Tag Archives: tech abuse

Human HARMS: Threat modelling social harms against technical systems

by Kieron Ivy Turk, Anna Talas, and Alice Hutchings

When talking about the importance of cybersecurity, we often imagine hackers breaking into high-security systems to steal data, money or launch large-scale attacks. However, technology can also be used for harm in everyday situations. Traditional cybersecurity models tend to focus on protecting systems from highly skilled external threats. While these models are effective in cybersecurity, they do not adequately address interpersonal threats that often do not require technical skills, such as those found in cases of domestic abuse.

The HARMS model (Harassment, Access and infiltration, Restrictions, Manipulation and Tampering, and Surveillance) is a new threat modelling framework. It is designed to identify non-technical and human factors harms that are often missed by popular frameworks such as STRIDE. We focused on how everyday technology, such as IoT devices, can be exploited to distress, control or intimidate others. 

The five elements of this model are Harassment, Access and infiltration, Restrictions, Manipulation and tampering, and Surveillance. Definitions and examples of these terms are provided in Table 1.

The threat model can be used to consider how a device or application can be used maliciously to identify ways it can be re-designed to make it more difficult to commit these harms. Imagine, for example, a smart speaker in a shared home. This could be used maliciously by an abusive individual to send distressing messages to be read aloud or set alarms to go off in the middle of the night. Equally, if the smart speaker is connected to calendars, scheduled events could be changed or removed, so users miss meetings and appointments. Furthermore, connected devices can be controlled remotely or automatically through routines, causing changes that the user does not understand and making them doubt their memory or even their sanity. They could also monitor conversations through built-in microphones or keep track of the commands others have used on the device through logs.
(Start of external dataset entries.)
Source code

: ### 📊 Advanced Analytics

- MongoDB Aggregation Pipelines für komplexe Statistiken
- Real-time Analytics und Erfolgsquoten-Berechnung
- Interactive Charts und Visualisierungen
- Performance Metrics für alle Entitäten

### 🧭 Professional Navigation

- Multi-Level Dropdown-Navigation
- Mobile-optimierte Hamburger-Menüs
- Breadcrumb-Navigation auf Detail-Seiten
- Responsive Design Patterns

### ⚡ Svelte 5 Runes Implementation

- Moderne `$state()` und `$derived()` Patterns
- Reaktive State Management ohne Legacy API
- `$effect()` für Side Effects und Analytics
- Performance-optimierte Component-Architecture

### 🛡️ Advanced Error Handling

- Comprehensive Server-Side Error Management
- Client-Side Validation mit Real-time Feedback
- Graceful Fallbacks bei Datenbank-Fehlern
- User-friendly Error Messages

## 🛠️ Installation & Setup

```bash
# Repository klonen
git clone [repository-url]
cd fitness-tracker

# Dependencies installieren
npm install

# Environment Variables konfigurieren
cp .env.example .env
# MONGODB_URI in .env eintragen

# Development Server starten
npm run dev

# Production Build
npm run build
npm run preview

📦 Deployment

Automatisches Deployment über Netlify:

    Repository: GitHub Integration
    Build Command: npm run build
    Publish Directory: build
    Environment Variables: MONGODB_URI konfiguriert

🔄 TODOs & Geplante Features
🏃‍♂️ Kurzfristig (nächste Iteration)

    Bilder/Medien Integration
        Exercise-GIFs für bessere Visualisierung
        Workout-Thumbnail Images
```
Importantly, any one type of harm is not constrained to one of these categories – in fact, many possible attacks will span multiple components of HARMS. For example, a common yet severe online harm is doxxing, wherein a malicious user obtains sensitive information about a user and shares it online. This encompases many aspects of the HARMS models as information may be obtained through surveillance, but be released with the intention of harassing other users. Any threat analysis utilising HARMS must therefore consider possible overlaps between elements to identify a broader set of attacks.
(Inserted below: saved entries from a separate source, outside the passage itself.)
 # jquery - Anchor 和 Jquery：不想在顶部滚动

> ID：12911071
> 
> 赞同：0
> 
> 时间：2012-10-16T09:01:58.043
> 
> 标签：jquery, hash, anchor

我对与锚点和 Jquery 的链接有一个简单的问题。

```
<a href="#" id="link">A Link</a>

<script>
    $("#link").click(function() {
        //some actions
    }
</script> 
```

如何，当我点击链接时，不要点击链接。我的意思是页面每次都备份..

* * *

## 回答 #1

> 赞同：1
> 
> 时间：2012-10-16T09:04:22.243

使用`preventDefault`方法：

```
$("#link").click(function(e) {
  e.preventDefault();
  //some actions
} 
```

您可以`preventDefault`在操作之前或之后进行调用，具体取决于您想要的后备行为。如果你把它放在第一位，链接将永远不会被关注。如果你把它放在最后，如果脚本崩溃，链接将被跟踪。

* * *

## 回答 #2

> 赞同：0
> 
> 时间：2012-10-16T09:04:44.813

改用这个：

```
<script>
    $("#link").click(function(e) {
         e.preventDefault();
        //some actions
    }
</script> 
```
The human HARMS model approaches threat modelling from a unique angle compared to widespread methodologies such as STRIDE. There exist various overlaps between methods, which can be used to obtain a greater perspective of possible attack types. The Surveillance component of HARMS concerns privacy, as does Information disclosure in STRIDE. However, surveillance covers malicious observation and monitoring of people, whilst information disclosure focuses on data storage and leaks. Other risks can only be identified through one model, such as Harassment (HARMS) and Repudiation (STRIDE). We recommend using multiple threat modelling methodologies to encourage improved analysis of security, privacy, and possible misuse of novel systems.

As smart home technology, connected devices, and online platforms continue to evolve, we must think beyond just technical security. Our HARMS model highlights how technology, even when working as intended, can be used to control and harm individuals. By also incorporating human-centered threat modelling into designing software development, in addition to traditional threat modelling methods, we can build safer systems that help prevent them being used for abuse.

Paper: Turk, K. I., Talas, A., & Hutchings, A. (2025). Threat Me Right: A Human HARMS Threat Model for Technical Systems. arXiv preprint arXiv:2502.07116.